What is your vision for Lodox?
“A sustainable Lodox with a globally competitive product with a strong focus on quality standards and a customer oriented company with enthusiastic, energised people. A fun place to work in that attracts, develops and retains talented people. A company that has spirit and is performance oriented where each of us brings our A game. A company that is conscious of its impact in society and the environment.”
What have you learned in this past year that will inform Lodox in the next year?
“The importance of providing people with opportunities for continuous learning. Having an environment in which people feel they are learning, challenged and they are growing and contributing meaningfully.
The importance of engaged people in an organisation. Ultimately it is the people that determine the performance of a company. Open communication to understand why the company exists, who it serves and what part I can play as an employee to make it happen, is a key part of forming an open organisation in which honest and crucial conversations can take place. It is only through the input of all of us that dynamism and innovation can take place to make sure Lodox stay ahead of the competition in its chosen markets.
Lastly, even though I am in a position of responsibility at Lodox it is not about me. I see my role as pointing out the hill Lodox needs to get to, serving those around me such as employees, customers, suppliers, shareholders, the board and regulatory authorities among others, and ensuring an environment in which Lodox can achieve its goals.”

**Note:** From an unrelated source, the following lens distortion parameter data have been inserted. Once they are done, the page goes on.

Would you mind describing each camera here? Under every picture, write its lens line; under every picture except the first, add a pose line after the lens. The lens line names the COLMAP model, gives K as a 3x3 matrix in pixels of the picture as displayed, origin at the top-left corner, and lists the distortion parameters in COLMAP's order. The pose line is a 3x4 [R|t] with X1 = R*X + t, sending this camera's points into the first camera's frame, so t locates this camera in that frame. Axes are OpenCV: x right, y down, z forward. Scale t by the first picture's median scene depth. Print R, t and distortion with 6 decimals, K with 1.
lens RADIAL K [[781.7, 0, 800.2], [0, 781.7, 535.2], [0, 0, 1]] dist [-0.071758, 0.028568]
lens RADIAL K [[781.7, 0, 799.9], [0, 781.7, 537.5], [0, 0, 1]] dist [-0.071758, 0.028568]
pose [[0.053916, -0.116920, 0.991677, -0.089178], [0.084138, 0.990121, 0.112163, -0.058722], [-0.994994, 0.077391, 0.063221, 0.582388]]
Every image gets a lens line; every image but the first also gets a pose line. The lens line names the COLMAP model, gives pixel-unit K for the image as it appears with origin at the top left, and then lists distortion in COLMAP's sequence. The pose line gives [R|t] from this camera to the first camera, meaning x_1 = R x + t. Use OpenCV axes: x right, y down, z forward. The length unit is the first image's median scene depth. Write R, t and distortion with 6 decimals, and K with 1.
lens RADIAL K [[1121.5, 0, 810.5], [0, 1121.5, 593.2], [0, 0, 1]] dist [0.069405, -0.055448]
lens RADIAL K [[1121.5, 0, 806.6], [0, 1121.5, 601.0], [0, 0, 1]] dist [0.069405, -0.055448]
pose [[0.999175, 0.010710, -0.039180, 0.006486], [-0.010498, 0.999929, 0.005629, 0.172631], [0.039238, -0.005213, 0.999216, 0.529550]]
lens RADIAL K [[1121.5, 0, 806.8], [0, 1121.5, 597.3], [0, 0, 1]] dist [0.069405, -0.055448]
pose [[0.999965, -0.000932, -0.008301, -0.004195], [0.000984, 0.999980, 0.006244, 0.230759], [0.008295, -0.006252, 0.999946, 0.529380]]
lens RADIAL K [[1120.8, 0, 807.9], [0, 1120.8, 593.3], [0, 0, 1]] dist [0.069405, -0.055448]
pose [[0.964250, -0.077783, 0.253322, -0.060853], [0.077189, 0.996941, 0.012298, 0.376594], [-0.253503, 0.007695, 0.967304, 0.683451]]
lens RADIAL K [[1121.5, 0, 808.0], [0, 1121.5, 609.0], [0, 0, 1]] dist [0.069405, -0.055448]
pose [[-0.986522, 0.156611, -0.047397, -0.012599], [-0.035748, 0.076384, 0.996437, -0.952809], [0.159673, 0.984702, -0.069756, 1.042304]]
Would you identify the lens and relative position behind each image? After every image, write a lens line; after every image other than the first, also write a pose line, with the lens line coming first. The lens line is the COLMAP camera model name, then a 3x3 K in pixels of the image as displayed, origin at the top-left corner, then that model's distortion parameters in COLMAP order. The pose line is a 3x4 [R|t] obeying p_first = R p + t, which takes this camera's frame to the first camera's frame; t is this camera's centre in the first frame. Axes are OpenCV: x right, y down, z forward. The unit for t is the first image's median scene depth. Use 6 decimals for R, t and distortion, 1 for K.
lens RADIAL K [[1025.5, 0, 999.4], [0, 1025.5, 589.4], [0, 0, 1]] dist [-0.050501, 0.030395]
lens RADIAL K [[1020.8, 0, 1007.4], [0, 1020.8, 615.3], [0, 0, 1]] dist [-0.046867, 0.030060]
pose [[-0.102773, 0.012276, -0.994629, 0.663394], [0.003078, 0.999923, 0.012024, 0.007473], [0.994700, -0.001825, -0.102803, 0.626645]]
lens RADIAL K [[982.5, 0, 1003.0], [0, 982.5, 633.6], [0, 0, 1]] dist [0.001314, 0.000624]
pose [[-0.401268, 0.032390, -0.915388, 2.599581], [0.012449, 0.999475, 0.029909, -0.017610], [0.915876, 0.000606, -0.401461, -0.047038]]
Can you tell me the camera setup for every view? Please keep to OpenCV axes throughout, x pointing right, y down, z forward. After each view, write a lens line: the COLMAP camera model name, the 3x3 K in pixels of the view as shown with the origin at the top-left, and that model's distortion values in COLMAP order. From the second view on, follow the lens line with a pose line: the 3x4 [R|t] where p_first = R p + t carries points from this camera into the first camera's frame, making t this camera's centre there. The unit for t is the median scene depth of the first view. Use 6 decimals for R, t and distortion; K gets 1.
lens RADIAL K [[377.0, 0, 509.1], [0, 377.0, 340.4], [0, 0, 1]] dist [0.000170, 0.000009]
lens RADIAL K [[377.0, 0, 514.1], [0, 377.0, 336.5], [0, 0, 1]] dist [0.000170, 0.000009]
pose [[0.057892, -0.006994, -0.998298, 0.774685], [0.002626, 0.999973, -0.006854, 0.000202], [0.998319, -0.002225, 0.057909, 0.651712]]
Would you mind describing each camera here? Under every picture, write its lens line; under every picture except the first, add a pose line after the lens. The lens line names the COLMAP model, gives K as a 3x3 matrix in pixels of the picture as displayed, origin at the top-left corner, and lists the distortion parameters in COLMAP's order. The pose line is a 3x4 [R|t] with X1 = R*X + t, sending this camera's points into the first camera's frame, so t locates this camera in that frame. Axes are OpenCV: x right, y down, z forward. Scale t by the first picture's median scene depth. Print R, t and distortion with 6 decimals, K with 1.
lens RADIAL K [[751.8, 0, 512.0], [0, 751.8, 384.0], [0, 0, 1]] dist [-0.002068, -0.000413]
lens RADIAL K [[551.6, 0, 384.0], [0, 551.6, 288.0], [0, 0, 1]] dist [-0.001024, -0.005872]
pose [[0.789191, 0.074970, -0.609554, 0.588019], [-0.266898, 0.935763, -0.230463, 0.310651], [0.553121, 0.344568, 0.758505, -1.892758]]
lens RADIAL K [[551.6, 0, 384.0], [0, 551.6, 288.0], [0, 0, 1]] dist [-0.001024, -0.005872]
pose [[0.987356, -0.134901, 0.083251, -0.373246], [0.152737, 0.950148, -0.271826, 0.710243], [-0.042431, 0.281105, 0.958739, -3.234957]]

When asked how he got to where he is today, he explained why it can only be by the grace of God that he got to be where he is. “Firstly, the one in a million chance of male and female cells colliding and him being conceived. Surviving cold winter morning showers, a tyrannical matron and awful food at boarding school then surviving the turbulent eighties and nineties at university and eventually the world of work. In as much I would like to think it was hard work, perseverance, self-belief and my own smarts that got me here, I truly believe it is the prayers and good wishes of all around me and the grace of God, which I am eternally grateful for.”
Mbuyazwe, welcome to the Lodox family! We look forward to this next chapter and we are honoured to have you as our leader.